Task details → Please retype the listing below without a single change.

Data for this exercise →
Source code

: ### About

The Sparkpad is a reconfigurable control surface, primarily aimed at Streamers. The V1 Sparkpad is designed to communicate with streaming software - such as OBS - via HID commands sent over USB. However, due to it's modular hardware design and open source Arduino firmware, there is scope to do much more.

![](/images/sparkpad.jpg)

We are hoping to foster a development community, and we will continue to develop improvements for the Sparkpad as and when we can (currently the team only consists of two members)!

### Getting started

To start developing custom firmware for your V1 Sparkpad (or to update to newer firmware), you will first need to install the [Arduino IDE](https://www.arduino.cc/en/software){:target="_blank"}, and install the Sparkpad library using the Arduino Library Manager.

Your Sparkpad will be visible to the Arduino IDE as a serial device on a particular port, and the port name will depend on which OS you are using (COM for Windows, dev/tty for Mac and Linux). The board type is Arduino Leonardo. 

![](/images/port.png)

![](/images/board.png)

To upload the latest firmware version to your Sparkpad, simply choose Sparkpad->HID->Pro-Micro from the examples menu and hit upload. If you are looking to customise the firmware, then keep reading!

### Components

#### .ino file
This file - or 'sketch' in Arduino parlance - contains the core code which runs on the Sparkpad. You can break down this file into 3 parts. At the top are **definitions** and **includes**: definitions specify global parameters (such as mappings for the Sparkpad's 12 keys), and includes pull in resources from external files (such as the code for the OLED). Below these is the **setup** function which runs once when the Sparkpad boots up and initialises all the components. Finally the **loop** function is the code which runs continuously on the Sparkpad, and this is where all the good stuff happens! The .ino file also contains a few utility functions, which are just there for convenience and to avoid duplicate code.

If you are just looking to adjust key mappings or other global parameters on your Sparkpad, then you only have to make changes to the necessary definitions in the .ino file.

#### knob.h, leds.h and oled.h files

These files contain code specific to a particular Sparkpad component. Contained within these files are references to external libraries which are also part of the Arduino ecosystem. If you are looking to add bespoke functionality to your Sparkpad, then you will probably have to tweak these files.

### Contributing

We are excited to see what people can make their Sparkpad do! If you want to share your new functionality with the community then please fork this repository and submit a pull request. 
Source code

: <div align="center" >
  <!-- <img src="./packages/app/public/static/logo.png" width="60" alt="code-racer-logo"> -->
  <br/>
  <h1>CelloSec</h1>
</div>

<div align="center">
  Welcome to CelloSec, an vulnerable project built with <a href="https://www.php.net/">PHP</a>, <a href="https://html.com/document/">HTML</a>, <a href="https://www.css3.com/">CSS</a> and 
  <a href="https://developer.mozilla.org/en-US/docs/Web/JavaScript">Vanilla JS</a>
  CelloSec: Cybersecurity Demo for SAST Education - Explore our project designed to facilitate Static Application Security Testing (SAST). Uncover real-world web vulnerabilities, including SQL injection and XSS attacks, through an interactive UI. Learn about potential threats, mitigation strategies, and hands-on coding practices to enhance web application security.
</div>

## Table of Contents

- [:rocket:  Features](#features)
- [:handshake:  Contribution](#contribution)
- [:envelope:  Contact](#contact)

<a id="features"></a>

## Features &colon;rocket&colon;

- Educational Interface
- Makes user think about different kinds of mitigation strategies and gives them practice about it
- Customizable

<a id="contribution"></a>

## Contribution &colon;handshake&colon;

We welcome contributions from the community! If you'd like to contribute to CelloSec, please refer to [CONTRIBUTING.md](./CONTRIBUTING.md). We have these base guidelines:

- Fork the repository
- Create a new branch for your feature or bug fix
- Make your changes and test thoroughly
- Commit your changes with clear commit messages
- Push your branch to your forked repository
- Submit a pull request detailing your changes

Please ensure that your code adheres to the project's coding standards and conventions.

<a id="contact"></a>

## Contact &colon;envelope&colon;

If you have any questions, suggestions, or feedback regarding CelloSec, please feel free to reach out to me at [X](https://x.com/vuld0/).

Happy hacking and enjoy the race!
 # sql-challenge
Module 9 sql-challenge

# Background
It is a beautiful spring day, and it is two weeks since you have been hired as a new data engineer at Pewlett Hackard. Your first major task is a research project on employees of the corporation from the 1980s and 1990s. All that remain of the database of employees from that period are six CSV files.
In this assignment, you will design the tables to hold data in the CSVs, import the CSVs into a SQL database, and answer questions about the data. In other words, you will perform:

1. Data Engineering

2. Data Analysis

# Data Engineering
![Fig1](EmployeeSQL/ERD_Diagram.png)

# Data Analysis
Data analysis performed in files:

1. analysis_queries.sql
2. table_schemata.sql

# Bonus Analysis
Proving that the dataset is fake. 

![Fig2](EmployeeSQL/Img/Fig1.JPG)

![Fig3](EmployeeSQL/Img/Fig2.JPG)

Written answer →
Source code

: ### About

The Sparkpad is a reconfigurable control surface, primarily aimed at Streamers. The V1 Sparkpad is designed to communicate with streaming software - such as OBS - via HID commands sent over USB. However, due to it's modular hardware design and open source Arduino firmware, there is scope to do much more.

![](/images/sparkpad.jpg)

We are hoping to foster a development community, and we will continue to develop improvements for the Sparkpad as and when we can (currently the team only consists of two members)!

### Getting started

To start developing custom firmware for your V1 Sparkpad (or to update to newer firmware), you will first need to install the [Arduino IDE](https://www.arduino.cc/en/software){:target="_blank"}, and install the Sparkpad library using the Arduino Library Manager.

Your Sparkpad will be visible to the Arduino IDE as a serial device on a particular port, and the port name will depend on which OS you are using (COM for Windows, dev/tty for Mac and Linux). The board type is Arduino Leonardo. 

![](/images/port.png)

![](/images/board.png)

To upload the latest firmware version to your Sparkpad, simply choose Sparkpad->HID->Pro-Micro from the examples menu and hit upload. If you are looking to customise the firmware, then keep reading!

### Components

#### .ino file
This file - or 'sketch' in Arduino parlance - contains the core code which runs on the Sparkpad. You can break down this file into 3 parts. At the top are **definitions** and **includes**: definitions specify global parameters (such as mappings for the Sparkpad's 12 keys), and includes pull in resources from external files (such as the code for the OLED). Below these is the **setup** function which runs once when the Sparkpad boots up and initialises all the components. Finally the **loop** function is the code which runs continuously on the Sparkpad, and this is where all the good stuff happens! The .ino file also contains a few utility functions, which are just there for convenience and to avoid duplicate code.

If you are just looking to adjust key mappings or other global parameters on your Sparkpad, then you only have to make changes to the necessary definitions in the .ino file.

#### knob.h, leds.h and oled.h files

These files contain code specific to a particular Sparkpad component. Contained within these files are references to external libraries which are also part of the Arduino ecosystem. If you are looking to add bespoke functionality to your Sparkpad, then you will probably have to tweak these files.

### Contributing

We are excited to see what people can make their Sparkpad do! If you want to share your new functionality with the community then please fork this repository and submit a pull request. 
Source code

: <div align="center" >
  <!-- <img src="./packages/app/public/static/logo.png" width="60" alt="code-racer-logo"> -->
  <br/>
  <h1>CelloSec</h1>
</div>

<div align="center">
  Welcome to CelloSec, an vulnerable project built with <a href="https://www.php.net/">PHP</a>, <a href="https://html.com/document/">HTML</a>, <a href="https://www.css3.com/">CSS</a> and 
  <a href="https://developer.mozilla.org/en-US/docs/Web/JavaScript">Vanilla JS</a>
  CelloSec: Cybersecurity Demo for SAST Education - Explore our project designed to facilitate Static Application Security Testing (SAST). Uncover real-world web vulnerabilities, including SQL injection and XSS attacks, through an interactive UI. Learn about potential threats, mitigation strategies, and hands-on coding practices to enhance web application security.
</div>

## Table of Contents

- [:rocket:  Features](#features)
- [:handshake:  Contribution](#contribution)
- [:envelope:  Contact](#contact)

<a id="features"></a>

## Features &colon;rocket&colon;

- Educational Interface
- Makes user think about different kinds of mitigation strategies and gives them practice about it
- Customizable

<a id="contribution"></a>

## Contribution &colon;handshake&colon;

We welcome contributions from the community! If you'd like to contribute to CelloSec, please refer to [CONTRIBUTING.md](./CONTRIBUTING.md). We have these base guidelines:

- Fork the repository
- Create a new branch for your feature or bug fix
- Make your changes and test thoroughly
- Commit your changes with clear commit messages
- Push your branch to your forked repository
- Submit a pull request detailing your changes

Please ensure that your code adheres to the project's coding standards and conventions.

<a id="contact"></a>

## Contact &colon;envelope&colon;

If you have any questions, suggestions, or feedback regarding CelloSec, please feel free to reach out to me at [X](https://x.com/vuld0/).

Happy hacking and enjoy the race!
 # sql-challenge
Module 9 sql-challenge

# Background
It is a beautiful spring day, and it is two weeks since you have been hired as a new data engineer at Pewlett Hackard. Your first major task is a research project on employees of the corporation from the 1980s and 1990s. All that remain of the database of employees from that period are six CSV files.
In this assignment, you will design the tables to hold data in the CSVs, import the CSVs into a SQL database, and answer questions about the data. In other words, you will perform:

1. Data Engineering

2. Data Analysis

# Data Engineering
![Fig1](EmployeeSQL/ERD_Diagram.png)

# Data Analysis
Data analysis performed in files:

1. analysis_queries.sql
2. table_schemata.sql

# Bonus Analysis
Proving that the dataset is fake. 

![Fig2](EmployeeSQL/Img/Fig1.JPG)

![Fig3](EmployeeSQL/Img/Fig2.JPG)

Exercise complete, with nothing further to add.